Department of Public Health Sciences, University of Rochester Medical Center, Rochester, NY, USA.
Department of Pediatrics, University of Rochester Medical Center, Rochester, NY, USA.
Environ Res. 2024 Nov 1;260:119639. doi: 10.1016/j.envres.2024.119639. Epub 2024 Jul 19.

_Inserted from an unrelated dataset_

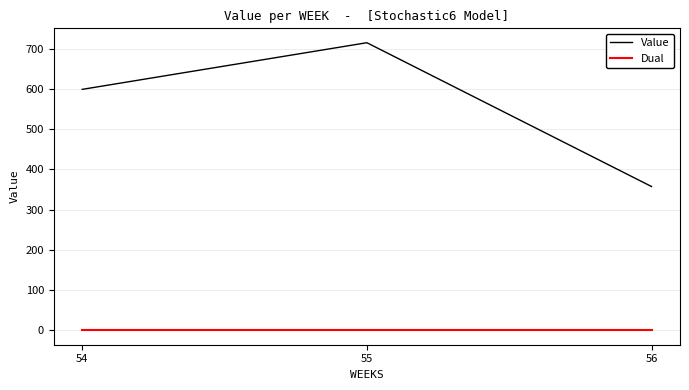

At which category does the chart reach its peak across all series?

55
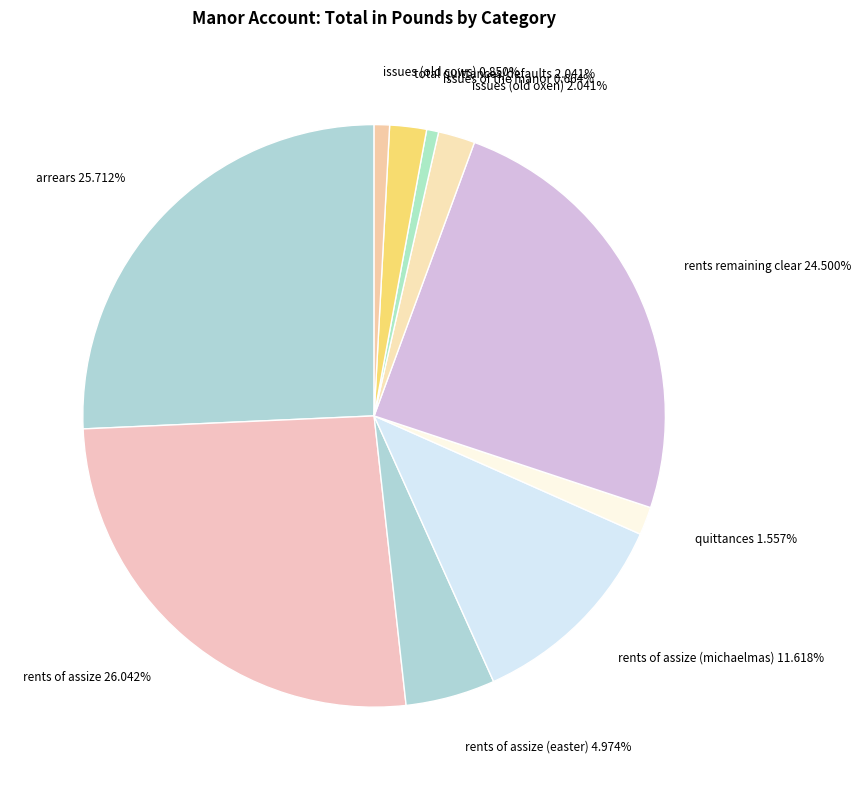

How many slices are in this pie chart?

10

Air pollution exposure during pregnancy has been associated with numerous adverse pregnancy, birth, and child health outcomes. One proposed mechanism underlying these associations is maternal immune activation and dysregulation. We examined associations between PM and NO exposure during pregnancy and immune markers within immune function groups (TH1, TH2, TH17, Innate/Early Activation, Regulatory, Homeostatic, and Proinflammatory), and examined whether those associations changed across pregnancy.
In a pregnancy cohort study (n = 290) in Rochester, New York, we measured immune markers (using Luminex) in maternal plasma up to 3 times during pregnancy. We estimated ambient PM and NO concentrations at participants' home addresses using a spatial-temporal model. Using mixed effects models, we estimated changes in immune marker concentrations associated with interquartile range increases in PM (2.88 μg/m) and NO (7.82 ppb) 0-6 days before blood collection, and assessed whether associations were different in early, mid, and late pregnancy.
Increased NO concentrations were associated with higher maternal immune markers, with associations observed across TH1, TH2, TH17, Regulatory, and Homeostatic groups of immune markers. Furthermore, the largest increases in immune markers associated with each 7.82 ppb increase in NO concentration were in late pregnancy (e.g., IL-23 = 0.26 pg/ml, 95% CI = 0.07, 0.46) compared to early pregnancy (e.g., IL-23 = 0.08 pg/ml, 95% CI = -0.11, 0.26).
Results were suggestive of NO-related immune activation. Increases in effect sizes from early to mid to late pregnancy may be due to changes in immune function over the course of pregnancy. These findings provide a basis for immune activation as a mechanism for previously observed associations between air pollution exposure during pregnancy and reduced birthweight, fetal growth restriction, and pregnancy complications.
孕期暴露于空气污染与多种不良妊娠、分娩和儿童健康结局有关。这些关联的一个潜在机制是母体免疫激活和失调。我们研究了孕期 PM 和 NO 暴露与免疫功能群(TH1、TH2、TH17、先天/早期激活、调节、平衡和促炎)内免疫标志物之间的关系,并研究了这些关系在孕期是否发生变化。
在纽约罗切斯特的一项妊娠队列研究(n=290)中,我们在孕期最多 3 次测量了母亲血浆中的免疫标志物(使用 Luminex)。我们使用时空模型估计了参与者家庭住址的环境 PM 和 NO 浓度。使用混合效应模型,我们估计了与血液采集前 0-6 天内 PM(2.88μg/m)和 NO(7.82ppb)的四分位距增加相关的免疫标志物浓度的变化,并评估了这些关联在妊娠早期、中期和晚期是否不同。
NO 浓度的升高与较高的母体免疫标志物相关,这种关联在 TH1、TH2、TH17、调节和平衡免疫标志物组中都存在。此外,与每增加 7.82ppb 的 NO 浓度相关的最大免疫标志物增加出现在晚期妊娠(例如,IL-23=0.26pg/ml,95%CI=0.07,0.46),而不是早期妊娠(例如,IL-23=0.08pg/ml,95%CI=-0.11,0.26)。
结果提示存在与 NO 相关的免疫激活。从妊娠早期到中期到晚期,效应大小的增加可能是由于孕期免疫功能的变化。这些发现为免疫激活作为孕期暴露于空气污染与降低出生体重、胎儿生长受限和妊娠并发症之间已观察到的关联的机制提供了依据。